At a council meeting in early February, township Treasurer David Haman (D) gave a presentation in which he examined the fund balances in several accounts, and concluded that some of the balances were lower than they should have been.

Mayor Keffer and Rongione said the report was incomplete and part of an “ambush.”

Since then, battle lines have hardened.

A bipartisan group of six on the council, three Democrats and three Republicans, approved a forensic examination of the township’s accounts, with a special focus on federal funds the township received from the American Rescue Plan Act, or ARPA.

Keffer launched her own financial investigation conducted by national accounting firm Marcum LLP, and released the results last month. She and Rongione have touted the findings of that report, such as: “Despite numerous interviews, NO person reported or provided information alleging misuse of the ARPA proceeds.”

Additionally, a former finance director who left the township last year in good standing has said he has been cooperating as a witness with an investigation by the Delaware County District Attorney’s office that is related to the ongoing financial fight.

In early June, the group of six voted to fire Rongione, a move that’s being disputed and ignored by the Keffer administration. Rongione has continued to work while the group of six is striving for a court order that, if granted, would give legal backing to the vote to fire him, thereby terminating his official access to the township’s levers of power, including access to his office and email and the ability to sign checks.

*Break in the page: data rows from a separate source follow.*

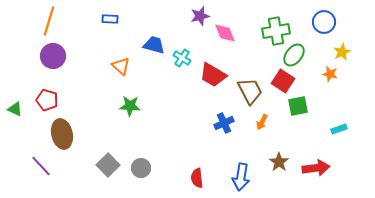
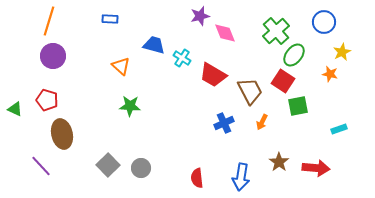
green cross: rotated 32 degrees counterclockwise
red arrow: rotated 12 degrees clockwise
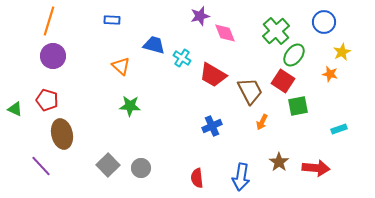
blue rectangle: moved 2 px right, 1 px down
blue cross: moved 12 px left, 3 px down
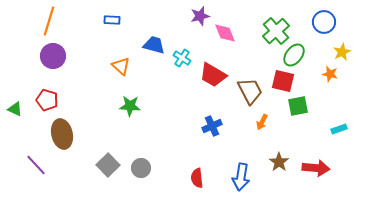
red square: rotated 20 degrees counterclockwise
purple line: moved 5 px left, 1 px up
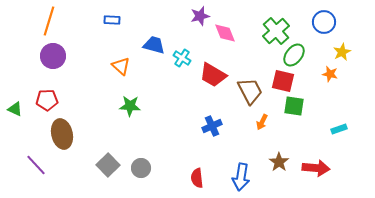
red pentagon: rotated 20 degrees counterclockwise
green square: moved 4 px left; rotated 20 degrees clockwise
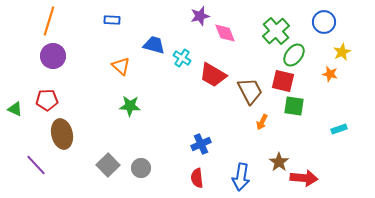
blue cross: moved 11 px left, 18 px down
red arrow: moved 12 px left, 10 px down
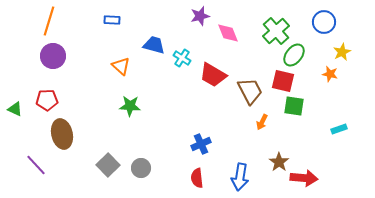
pink diamond: moved 3 px right
blue arrow: moved 1 px left
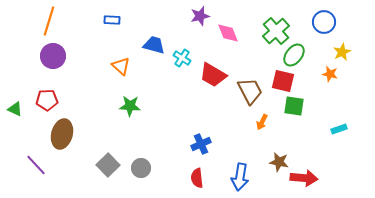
brown ellipse: rotated 28 degrees clockwise
brown star: rotated 24 degrees counterclockwise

The investigation authorized by the bipartisan group of six is still underway, with results expected this summer.

Through all of the investigations, the group of six have declined to authorize any further spending of the federal ARPA funds, something that has rankled Keffer, Rongione, and their supporters.

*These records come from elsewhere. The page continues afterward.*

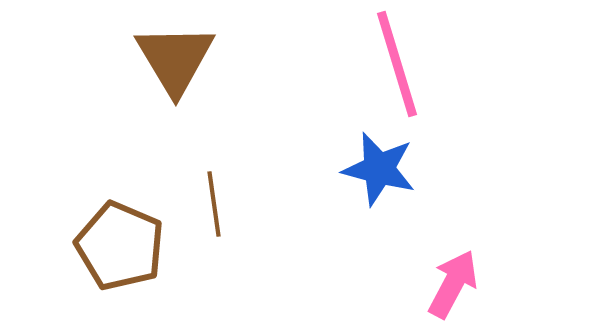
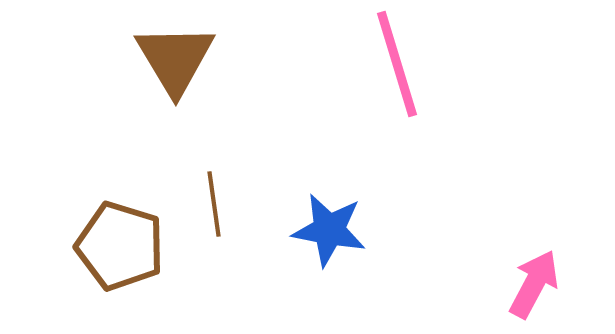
blue star: moved 50 px left, 61 px down; rotated 4 degrees counterclockwise
brown pentagon: rotated 6 degrees counterclockwise
pink arrow: moved 81 px right
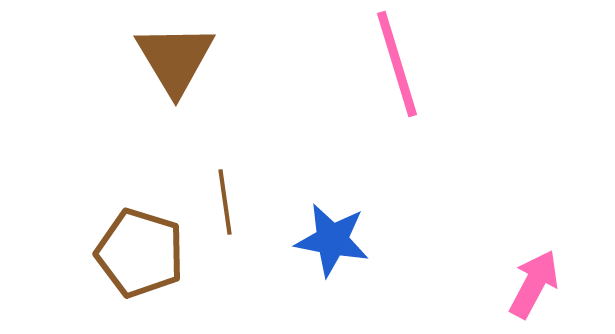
brown line: moved 11 px right, 2 px up
blue star: moved 3 px right, 10 px down
brown pentagon: moved 20 px right, 7 px down
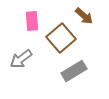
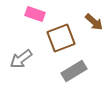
brown arrow: moved 10 px right, 6 px down
pink rectangle: moved 3 px right, 7 px up; rotated 66 degrees counterclockwise
brown square: rotated 20 degrees clockwise
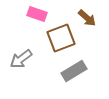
pink rectangle: moved 2 px right
brown arrow: moved 7 px left, 4 px up
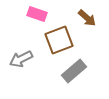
brown square: moved 2 px left, 2 px down
gray arrow: rotated 10 degrees clockwise
gray rectangle: rotated 10 degrees counterclockwise
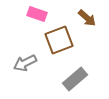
gray arrow: moved 4 px right, 4 px down
gray rectangle: moved 1 px right, 8 px down
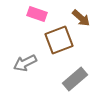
brown arrow: moved 6 px left
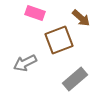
pink rectangle: moved 2 px left, 1 px up
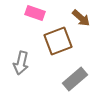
brown square: moved 1 px left, 1 px down
gray arrow: moved 4 px left; rotated 50 degrees counterclockwise
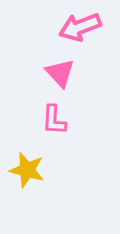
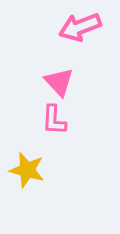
pink triangle: moved 1 px left, 9 px down
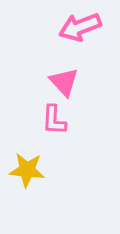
pink triangle: moved 5 px right
yellow star: rotated 9 degrees counterclockwise
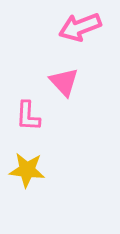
pink L-shape: moved 26 px left, 4 px up
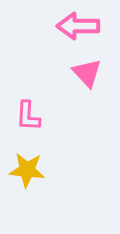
pink arrow: moved 2 px left, 1 px up; rotated 21 degrees clockwise
pink triangle: moved 23 px right, 9 px up
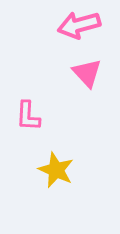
pink arrow: moved 1 px right, 1 px up; rotated 15 degrees counterclockwise
yellow star: moved 29 px right; rotated 18 degrees clockwise
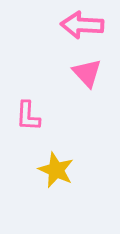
pink arrow: moved 3 px right; rotated 18 degrees clockwise
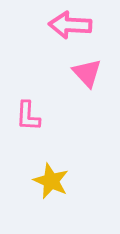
pink arrow: moved 12 px left
yellow star: moved 5 px left, 11 px down
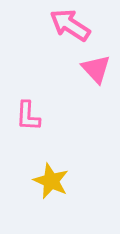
pink arrow: rotated 30 degrees clockwise
pink triangle: moved 9 px right, 4 px up
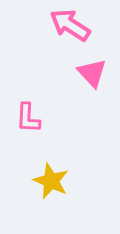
pink triangle: moved 4 px left, 4 px down
pink L-shape: moved 2 px down
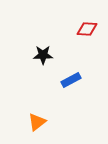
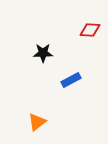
red diamond: moved 3 px right, 1 px down
black star: moved 2 px up
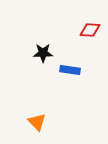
blue rectangle: moved 1 px left, 10 px up; rotated 36 degrees clockwise
orange triangle: rotated 36 degrees counterclockwise
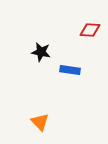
black star: moved 2 px left, 1 px up; rotated 12 degrees clockwise
orange triangle: moved 3 px right
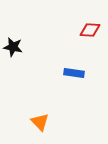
black star: moved 28 px left, 5 px up
blue rectangle: moved 4 px right, 3 px down
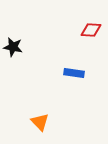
red diamond: moved 1 px right
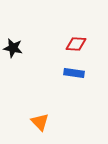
red diamond: moved 15 px left, 14 px down
black star: moved 1 px down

Faraglia said she’s relatively certain the alleged harassment was a result of the culminating political tensions.

“It’s a little bit of everything. It’s the financial investigation. It’s the hold up on the ARPA funds. It’s because we adjourned the meeting, because we terminated the CAO Vince Rongione,” she told Broad + Liberty. “It started inside our council meeting and escalated very badly, and then it continued outside. Um, I don’t think it’s safe anymore to even have residents at our meeting because of the way that they act.”

Wagner, meanwhile, said the incident will not deter her from her mission.

“I can tell you that I ran for this office because I care so much about Upper Darby Township and I did it for the betterment of Upper Darby Township, and that is always my intent,” she said.

“I feel that I should not be intimidated from doing that and from following through with my intent — and I will not be intimidated. I may have been very scared and uncomfortable that night, but I will not be intimidated from continuing my duties as a councilwoman.”

This article first appeared in Broad + Liberty.